Personal Growth


If something feels ‘not quite right’ then it probably isn’t.

I like the engineering definition of tolerance; it being the range of how far a true measurement can differ from what’s intended.

Simply put, what level of variation can occur for a system to continue to operate effectively?

The idea of specified tolerance, the notion that tolerance has limits, is a useful benchmark for our personal and professional lives. It suggests that our acceptance of situations or behaviours, our ability to ‘put up with something’, can or should have an expiry date. It implies that there will be a boundary to our endurance and stoicism.

Understanding this limit, knowing when to call it a day on situations or behaviour by saying enough is enough, is where we can become unstuck. Despite engineering showing the way, too often we ignore the limit tolerance has set for us and condone or shapeshift into something we’re not. We think that tolerating a situation is strength, that we’re the more noble person or organisation by being forgiving and accepting.

No, that’s not how it works.

In fact, the opposite occurs. We get weaker. Science tells us that if the tolerance limit is exceeded the system will cease to operate effectively and may collapse all together. Too much leniency at a personal level will result in disempowerment and an inability to realise potential. Too much accommodation in a role or business will result in a loss of success and competitive edge.

However, if we reach our limit and stop the tolerating, one of two things can happen. The situation improves, through honest conversation, constructive adaptation and compromise from all parties, or the situation dissolves and we move on.

The challenge is to know when to call it. Here are 3 takeouts to help you.

3 Tips to Help You Know When Enough is Enough

1. Pay Attention to the Agitation

Prolonged discomfort means something. If you’ve tried compromise and adaptation, without anything in return, it is a sure signal that you may be reaching a tolerance limit. If something feels ‘not quite right’ then it probably isn’t.

2. Assert Your Needs

You’re entitled to have needs. Individuals and organisations require certain standards and results. Know when to push for these needs and requirements by using assertive language; state your priorities and enforce consequences when they’re not met.
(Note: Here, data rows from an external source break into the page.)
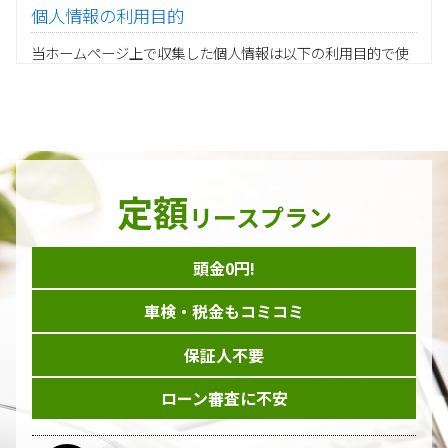
個人情報の利用目的
当ホームページ上で収集した個人情報は以下の利用目的で使
用し、他の目的に利用することはありません。
ご注文の承りおよび商品発送のための契約販売業務
お取引先様から委託されたシステム開発の動作検証や調
査
当グループの業務に従事する協力会社様担当者の識別
当グループ内で共同利用する人事関連システムの運用
定額
ダイレクトメール等を利用したアンケート・キャンペーン
リースプラン
などの意見・情報の調査
頭金0円!
個人情報の収集手段
車検・税金もコミコミ
当ホームページはサービスに関するお問い合わせやご質問、
資料のご請求や各サービス等のお申し込みなど、当ホームペ
保証人不要
ージのサービス提供過程で、氏名、連絡先、勤務先等の個人
情報を書面、電子媒体、ウェブ等を介して収集致します。
ローン審査に不安
委託先の管理･監督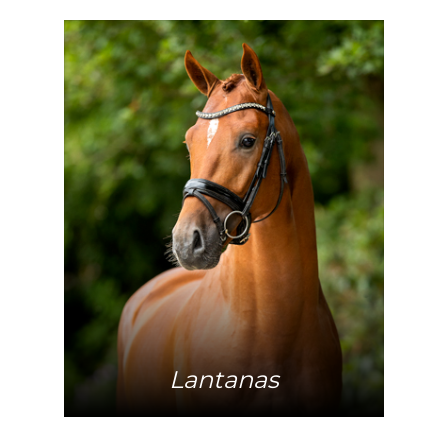
Mehr Info
Lantanas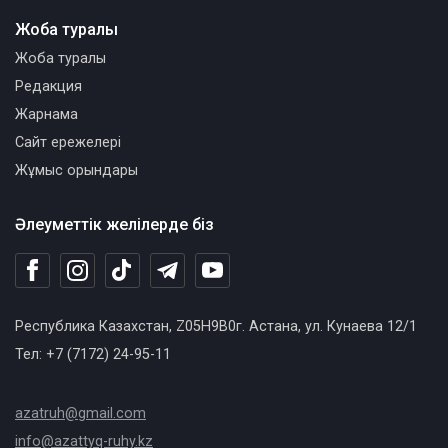
Жоба туралы
Жоба туралы
Редакция
Жарнама
Сайт ережелері
Жұмыс орындары
Әлеуметтік желілерде біз
Республика Казахстан, Z05H9B0г. Астана, ул. Кунаева 12/1
Тел: +7 (7172) 24-95-11
azatruh@gmail.com
info@azattyq-ruhy.kz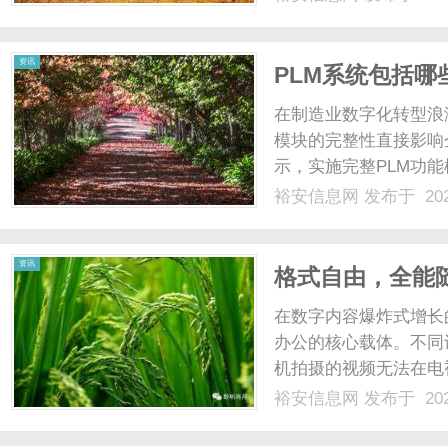
资讯
PLM系统包括哪
在制造业数字化转型浪
模块的完整性直接影响
示，实施完整PLM功
本降低25%。那么，P
裕安信息网
发布于 202
构1、文档管理模块该
级、检索优化等技术手段..
资讯
格式自由，全能
全功能解析
在数字内容爆炸式增长
办公的核心载体。不同
机拍摄的视频无法在电
格式不兼容等问题频繁
裕安信息网
发布于 202
具，成为普通用户与内
（LeawoVideoConver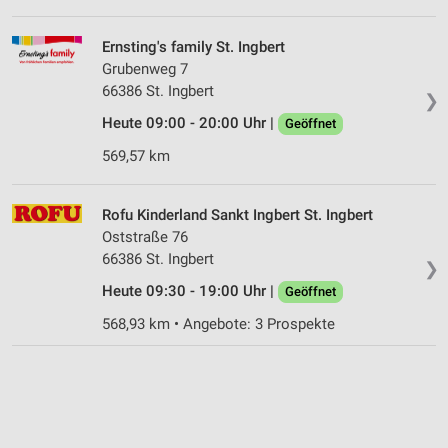
Ernsting's family St. Ingbert
Grubenweg 7
66386 St. Ingbert
❯
Heute 09:00 - 20:00 Uhr |
Geöffnet
569,57 km
Rofu Kinderland Sankt Ingbert St. Ingbert
Oststraße 76
66386 St. Ingbert
❯
Heute 09:30 - 19:00 Uhr |
Geöffnet
568,93 km • Angebote: 3 Prospekte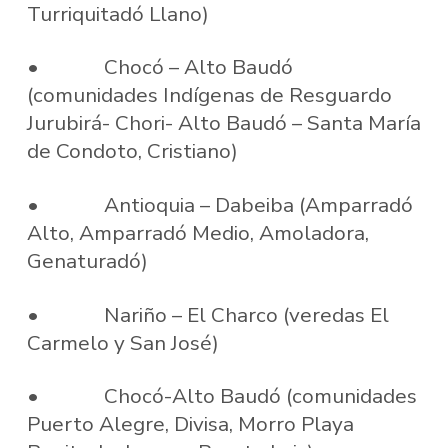
Turriquitadó Llano)
• Chocó – Alto Baudó
(comunidades Indígenas de Resguardo
Jurubirá- Chori- Alto Baudó – Santa María
de Condoto, Cristiano)
• Antioquia – Dabeiba (Amparradó
Alto, Amparradó Medio, Amoladora,
Genaturadó)
• Nariño – El Charco (veredas El
Carmelo y San José)
• Chocó-Alto Baudó (comunidades
Puerto Alegre, Divisa, Morro Playa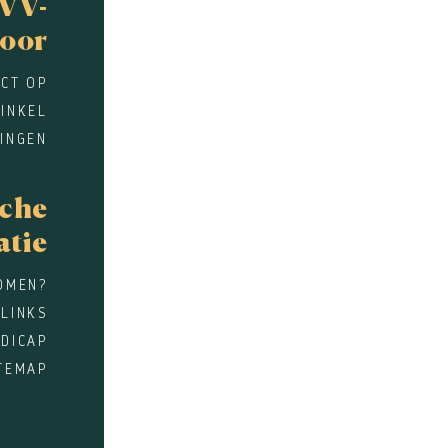
VV-
oor
CT OP
INKEL
INGEN
sche
atie
OMEN?
 LINKS
DICAP
TEMAP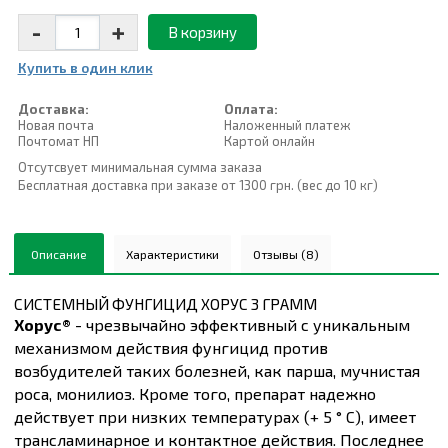
-
+
В корзину
Купить в один клик
Доставка:
Оплата:
Новая почта
Наложенный платеж
Почтомат НП
Картой онлайн
Отсутсвует минимальная сумма заказа
Бесплатная доставка при заказе от 1300 грн. (вес до 10 кг)
Описание
Характеристики
Отзывы (8)
СИСТЕМНЫЙ ФУНГИЦИД ХОРУС 3 ГРАММ
Хорус®
- чрезвычайно эффективный с уникальным
механизмом действия фунгицид против
возбудителей таких болезней, как парша, мучнистая
роса, монилиоз. Кроме того, препарат надежно
действует при низких температурах (+ 5 ° С), имеет
трансламинарное и контактное действия. Последнее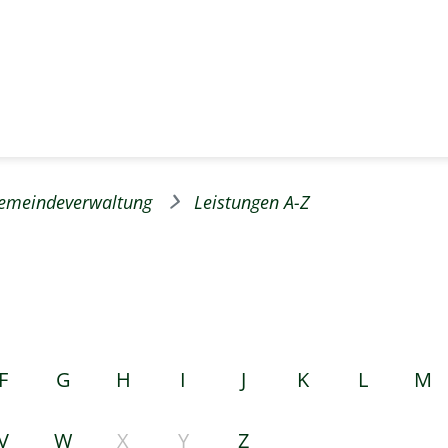
emeindeverwaltung
Leistungen A-Z
F
G
H
I
J
K
L
M
V
W
X
Y
Z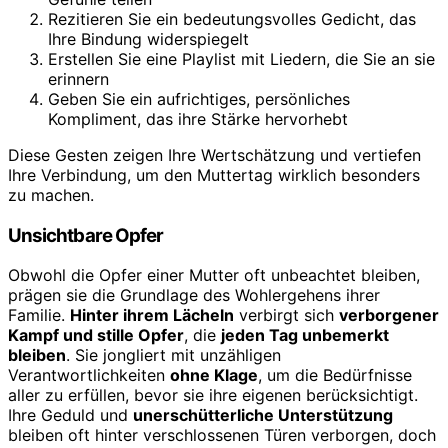
Rezitieren Sie ein bedeutungsvolles Gedicht, das
Ihre Bindung widerspiegelt
Erstellen Sie eine Playlist mit Liedern, die Sie an sie
erinnern
Geben Sie ein aufrichtiges, persönliches
Kompliment, das ihre Stärke hervorhebt
Diese Gesten zeigen Ihre Wertschätzung und vertiefen
Ihre Verbindung, um den Muttertag wirklich besonders
zu machen.
Unsichtbare Opfer
Obwohl die Opfer einer Mutter oft unbeachtet bleiben,
prägen sie die Grundlage des Wohlergehens ihrer
Familie.
Hinter ihrem Lächeln
verbirgt sich
verborgener
Kampf und stille Opfer
, die
jeden Tag unbemerkt
bleiben
. Sie jongliert mit unzähligen
Verantwortlichkeiten
ohne Klage
, um die Bedürfnisse
aller zu erfüllen, bevor sie ihre eigenen berücksichtigt.
Ihre Geduld und
unerschütterliche Unterstützung
bleiben oft hinter verschlossenen Türen verborgen, doch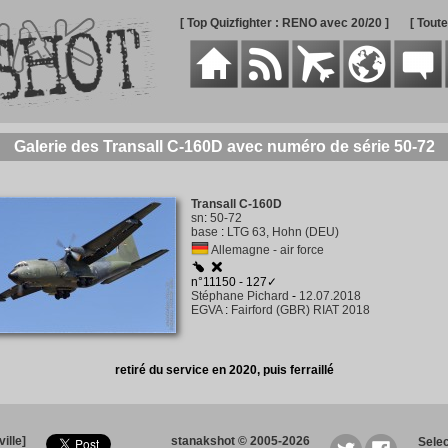
[ Top Quizfighter : RENO avec 20/20 ]
[ Tout
Galerie des Transall C-160D avec numéro de série 50-72
Transall C-160D
sn
:
50-72
base
:
LTG 63, Hohn (DEU)
Allemagne - air force
n°11150 - 127✓
Stéphane Pichard
-
12.07.2018
EGVA
:
Fairford (GBR) RIAT 2018
retiré du service en 2020, puis ferraillé
ille]
stanakshot © 2005-2026
Sele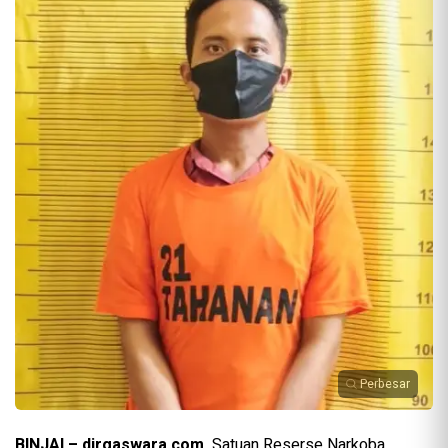
Perbesar
BINJAI – dirgaswara com
Satuan Reserse Narkoba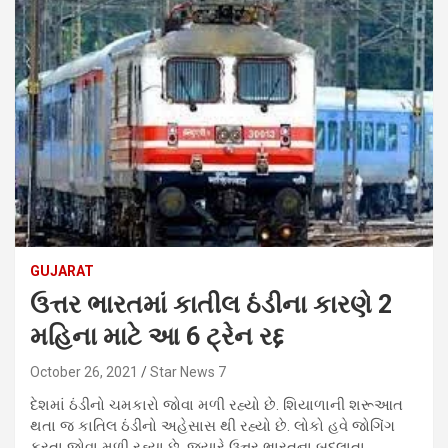
GUJARAT
ઉત્તર ભારતમાં કાતીલ ઠંડીના કારણે 2
મહિના માટે આ 6 ટ્રેન રદ્દ
October 26, 2021
Star News 7
દેશમાં ઠંડીનો ચમકારો જોવા મળી રહ્યો છે. શિયાળાની શરૂઆત
થતા જ કાતિલ ઠંડીનો અહેસાસ થી રહ્યો છે. લોકો હવે જોગિંગ
કરતા જોવા મળી રહ્યા છે. જ્યારે ઉત્તર ભારતના બદલાતા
3. Watch for Creeping Normalcy

Creeping normalcy refers to the process of adjusting to small incremental change that becomes detrimental in the long term. We tolerate in the moment what appears to be a minor change or unfavourable situation, but as these small tolerances accumulate, they stack up to destabilise and threaten our wellbeing. Take a stock take of where you are now and where you used to be or what you said you’d never do. The bigger the gap the more of a problem you have.